Network Topology

28/03/2020

Network topology is the arrangement of the elements (links, nodes, etc.) of a communication network. Network topology can be used to define or describe the arrangement of various types of telecommunication networks, including command and control radio networks, industrial fieldbusses and computer networks.

Network topology is the topological structure of a network and may be depicted physically or logically. It is an application of graph theory wherein communicating devices are modeled as nodes and the connections between the devices are modeled as links or lines between the nodes. Physical topology is the placement of the various components of a network (e.g., device location and cable installation), while logical topology illustrates how data flows within a network. Distances between nodes, physical interconnections, transmission rates, or signal types may differ between two different networks, yet their topologies may be identical. A network’s physical topology is a particular concern of the physical layer of the OSI model.

Examples of network topologies are found in local area networks (LAN), a common computer network installation. Any given node in the LAN has one or more physical links to other devices in the network; graphically mapping these links results in a geometric shape that can be used to describe the physical topology of the network. A wide variety of physical topologies have been used in LANs, including ring, bus, mesh and star. Conversely, mapping the data flow between the components determines the logical topology of the network. In comparison, Controller Area Networks, common in vehicles, are primarily distributed control system networks of one or more controllers interconnected with sensors and actuators over, invariably, a physical bus topology.

Types of Network Topology

The arrangement of a network which comprises of nodes and connecting lines via sender and receiver is referred as network topology. The various network topologies are:-

1. Mesh Topology

In mesh topology, every device is connected to another device via particular channel.

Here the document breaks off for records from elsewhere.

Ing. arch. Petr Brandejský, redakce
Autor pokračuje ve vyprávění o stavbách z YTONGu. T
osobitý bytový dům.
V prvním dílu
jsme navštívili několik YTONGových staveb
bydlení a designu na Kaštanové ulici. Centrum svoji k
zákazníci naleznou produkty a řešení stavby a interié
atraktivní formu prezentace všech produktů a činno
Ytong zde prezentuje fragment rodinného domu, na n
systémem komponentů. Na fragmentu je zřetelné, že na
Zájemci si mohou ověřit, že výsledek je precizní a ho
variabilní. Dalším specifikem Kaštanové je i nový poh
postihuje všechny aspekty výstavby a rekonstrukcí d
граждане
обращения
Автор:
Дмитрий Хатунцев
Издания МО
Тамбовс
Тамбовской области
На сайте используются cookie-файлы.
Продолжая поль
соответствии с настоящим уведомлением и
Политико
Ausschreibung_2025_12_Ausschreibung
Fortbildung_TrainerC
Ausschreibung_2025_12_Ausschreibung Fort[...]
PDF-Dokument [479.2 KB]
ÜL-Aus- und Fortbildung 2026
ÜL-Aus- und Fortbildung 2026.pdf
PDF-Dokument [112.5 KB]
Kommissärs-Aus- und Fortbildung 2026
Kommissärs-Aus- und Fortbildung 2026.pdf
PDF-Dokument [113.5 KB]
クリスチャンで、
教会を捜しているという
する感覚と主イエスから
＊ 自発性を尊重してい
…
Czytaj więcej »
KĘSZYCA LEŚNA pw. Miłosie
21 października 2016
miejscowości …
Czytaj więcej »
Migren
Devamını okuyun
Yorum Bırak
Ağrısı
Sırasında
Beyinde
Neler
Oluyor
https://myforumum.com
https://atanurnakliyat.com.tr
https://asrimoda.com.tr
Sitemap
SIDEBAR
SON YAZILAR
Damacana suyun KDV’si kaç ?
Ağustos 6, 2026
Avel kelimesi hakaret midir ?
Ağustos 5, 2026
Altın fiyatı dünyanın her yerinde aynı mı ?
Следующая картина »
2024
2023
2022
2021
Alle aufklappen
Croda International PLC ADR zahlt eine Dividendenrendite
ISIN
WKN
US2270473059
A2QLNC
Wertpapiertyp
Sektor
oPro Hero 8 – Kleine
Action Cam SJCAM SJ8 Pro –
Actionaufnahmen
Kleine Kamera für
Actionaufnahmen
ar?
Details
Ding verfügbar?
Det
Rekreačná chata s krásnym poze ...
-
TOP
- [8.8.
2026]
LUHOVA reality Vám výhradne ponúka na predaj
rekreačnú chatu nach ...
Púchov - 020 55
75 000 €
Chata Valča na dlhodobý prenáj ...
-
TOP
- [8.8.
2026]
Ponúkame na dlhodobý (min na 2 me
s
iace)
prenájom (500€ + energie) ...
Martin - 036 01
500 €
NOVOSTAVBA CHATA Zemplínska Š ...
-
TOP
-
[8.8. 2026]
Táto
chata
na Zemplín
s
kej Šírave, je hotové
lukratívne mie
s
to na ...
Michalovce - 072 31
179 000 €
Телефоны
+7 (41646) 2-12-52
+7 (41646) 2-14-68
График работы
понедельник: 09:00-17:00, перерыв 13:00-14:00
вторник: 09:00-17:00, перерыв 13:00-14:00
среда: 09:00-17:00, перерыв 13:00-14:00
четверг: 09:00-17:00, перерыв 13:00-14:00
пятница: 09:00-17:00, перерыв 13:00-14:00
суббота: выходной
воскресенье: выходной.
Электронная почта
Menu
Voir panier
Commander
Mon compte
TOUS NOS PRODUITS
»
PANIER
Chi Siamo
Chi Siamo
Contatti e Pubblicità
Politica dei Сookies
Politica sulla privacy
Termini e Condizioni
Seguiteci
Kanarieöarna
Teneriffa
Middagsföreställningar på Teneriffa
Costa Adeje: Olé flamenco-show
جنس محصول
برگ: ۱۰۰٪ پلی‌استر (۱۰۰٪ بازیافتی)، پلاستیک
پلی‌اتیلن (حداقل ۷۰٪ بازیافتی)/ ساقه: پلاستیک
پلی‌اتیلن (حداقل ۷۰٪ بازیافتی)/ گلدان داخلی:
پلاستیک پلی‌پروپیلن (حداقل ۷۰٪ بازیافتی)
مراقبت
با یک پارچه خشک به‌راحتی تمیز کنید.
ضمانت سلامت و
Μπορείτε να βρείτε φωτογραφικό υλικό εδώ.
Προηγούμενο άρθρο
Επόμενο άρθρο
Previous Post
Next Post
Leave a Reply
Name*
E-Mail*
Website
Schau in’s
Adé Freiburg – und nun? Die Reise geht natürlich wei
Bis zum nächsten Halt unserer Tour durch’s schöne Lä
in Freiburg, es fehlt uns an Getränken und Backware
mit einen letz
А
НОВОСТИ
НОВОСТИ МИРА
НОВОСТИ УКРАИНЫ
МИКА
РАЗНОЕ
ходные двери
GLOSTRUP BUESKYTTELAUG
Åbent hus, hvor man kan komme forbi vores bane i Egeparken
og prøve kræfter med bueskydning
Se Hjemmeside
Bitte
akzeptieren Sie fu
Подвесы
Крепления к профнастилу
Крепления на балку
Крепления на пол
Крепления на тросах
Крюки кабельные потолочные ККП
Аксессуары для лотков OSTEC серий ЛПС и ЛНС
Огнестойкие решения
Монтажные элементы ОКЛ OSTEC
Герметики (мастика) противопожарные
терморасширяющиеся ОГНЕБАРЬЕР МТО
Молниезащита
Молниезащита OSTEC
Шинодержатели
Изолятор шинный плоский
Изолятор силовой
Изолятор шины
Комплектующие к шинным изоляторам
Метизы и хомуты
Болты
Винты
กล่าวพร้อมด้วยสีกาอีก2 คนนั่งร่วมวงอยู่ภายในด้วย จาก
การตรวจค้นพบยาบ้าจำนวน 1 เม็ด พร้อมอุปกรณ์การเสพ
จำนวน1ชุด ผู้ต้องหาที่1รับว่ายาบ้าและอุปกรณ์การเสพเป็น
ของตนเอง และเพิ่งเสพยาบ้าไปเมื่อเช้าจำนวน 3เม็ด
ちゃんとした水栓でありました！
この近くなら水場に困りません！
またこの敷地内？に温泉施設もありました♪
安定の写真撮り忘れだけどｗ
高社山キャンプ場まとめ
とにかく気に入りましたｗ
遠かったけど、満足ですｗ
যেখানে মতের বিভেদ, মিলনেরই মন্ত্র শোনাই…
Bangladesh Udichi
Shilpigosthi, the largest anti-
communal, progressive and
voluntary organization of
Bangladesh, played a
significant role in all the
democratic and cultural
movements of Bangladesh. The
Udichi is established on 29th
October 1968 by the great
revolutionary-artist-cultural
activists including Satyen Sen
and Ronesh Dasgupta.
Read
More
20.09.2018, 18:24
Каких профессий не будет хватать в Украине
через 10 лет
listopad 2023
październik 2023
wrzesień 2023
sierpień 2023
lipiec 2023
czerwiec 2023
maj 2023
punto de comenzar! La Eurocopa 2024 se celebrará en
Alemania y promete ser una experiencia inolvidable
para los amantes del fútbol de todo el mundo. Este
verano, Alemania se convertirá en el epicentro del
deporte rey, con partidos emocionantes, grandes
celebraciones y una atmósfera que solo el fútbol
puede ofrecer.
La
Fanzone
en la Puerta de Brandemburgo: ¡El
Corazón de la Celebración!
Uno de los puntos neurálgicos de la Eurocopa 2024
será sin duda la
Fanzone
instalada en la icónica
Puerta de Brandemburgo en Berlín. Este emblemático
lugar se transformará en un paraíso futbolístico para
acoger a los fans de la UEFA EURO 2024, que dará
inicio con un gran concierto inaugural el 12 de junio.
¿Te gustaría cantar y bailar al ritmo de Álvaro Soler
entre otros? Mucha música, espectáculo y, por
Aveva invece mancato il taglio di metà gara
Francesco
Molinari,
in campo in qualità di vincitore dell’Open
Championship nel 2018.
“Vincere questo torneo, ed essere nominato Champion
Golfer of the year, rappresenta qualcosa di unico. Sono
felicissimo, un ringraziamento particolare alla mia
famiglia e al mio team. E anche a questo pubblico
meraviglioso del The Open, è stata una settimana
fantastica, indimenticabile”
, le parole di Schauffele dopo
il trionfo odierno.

Every device is connected with another via dedicated channels. These channels are known as links.

• If suppose, N number of devices are connected with each other in mesh topology, then total number of ports that is required by each device is ​ N-1. In the Figure 1, there are 5 devices connected to each other, hence total number of ports required is 4.
• If suppose, N number of devices are connected with each other in mesh topology, then total number of dedicated links required to connect them is NC2 i.e. N(N-1)/2. In the Figure 1, there are 5 devices connected to each other, hence total number of links required is 5*4/2 = 10.

• It is robust.
• Fault is diagnosed easily. Data is reliable because data is transferred among the devices through dedicated channels or links.
• Provides security and privacy.

Problems with this topology

• Installation and configuration is difficult.
• Cost of cables are high as bulk wiring is required, hence suitable for less number of devices.
• Cost of maintenance is high.
1. Star Topology

​ In star topology, all the devices are connected to a single hub through a cable. This hub is the central node and all others nodes are connected to the central node. The hub can be passive ​in nature i.e. not intelligent hub such as broadcasting devices, at the same time the hub can be intelligent known as active ​hubs. Active hubs have repeaters in them.

A star topology having four systems connected to single point of connection i.e. hub.

• If N devices are connected to each other in star topology, then the number of cables required to connect them is N. So, it is easy to set up.
• Each device require only 1 port i.e. to connect to the hub.

Problems with this topology

• If the concentrator (hub) on which the whole topology relies fails, the whole system will crash down.
• Cost of installation is high.
• Performance is based on the single concentrator i.e. hub.
1. Bus Topology

​ Bus topology is a network type in which every computer and network device is connected to single cable. It transmits the data from one end to another in single direction. No bi-directional feature is in bus topology.

A bus topology with shared backbone cable. The nodes are connected to the channel via drop lines.

• If N devices are connected to each other in bus topology, then the number of cables required to connect them is 1 ​which is known as backbone cable and N drop lines are required.
• Cost of the cable is less as compared to other topology, but it is used to built small networks.

Problems with this topology

• If the common cable fails, then the whole system will crash down.
• If the network traffic is heavy, it increases collisions in the network. To avoid this, various protocols are used in MAC layer known as Pure Aloha, Slotted Aloha, CSMA/CD etc.
1. Ring Topology

​ In this topology, it forms a ring connecting a devices with its exactly two neighbouring devices.

A ring topology comprises of 4 stations connected with each forming a ring..

The following operations takes place in ring topology are:-

One station is known as monitor station which takes all the responsibility to perform the operations.

To transmit the data, station has to hold the token. After the transmission is done, the token is to be released for other stations to use.

When no station is transmitting the data, then the token will circulate in the ring.

There are two types of token release techniques : Early token release releases the token just after the transmitting the data and Delay token release releases the token after the acknowledgement is received from the receiver.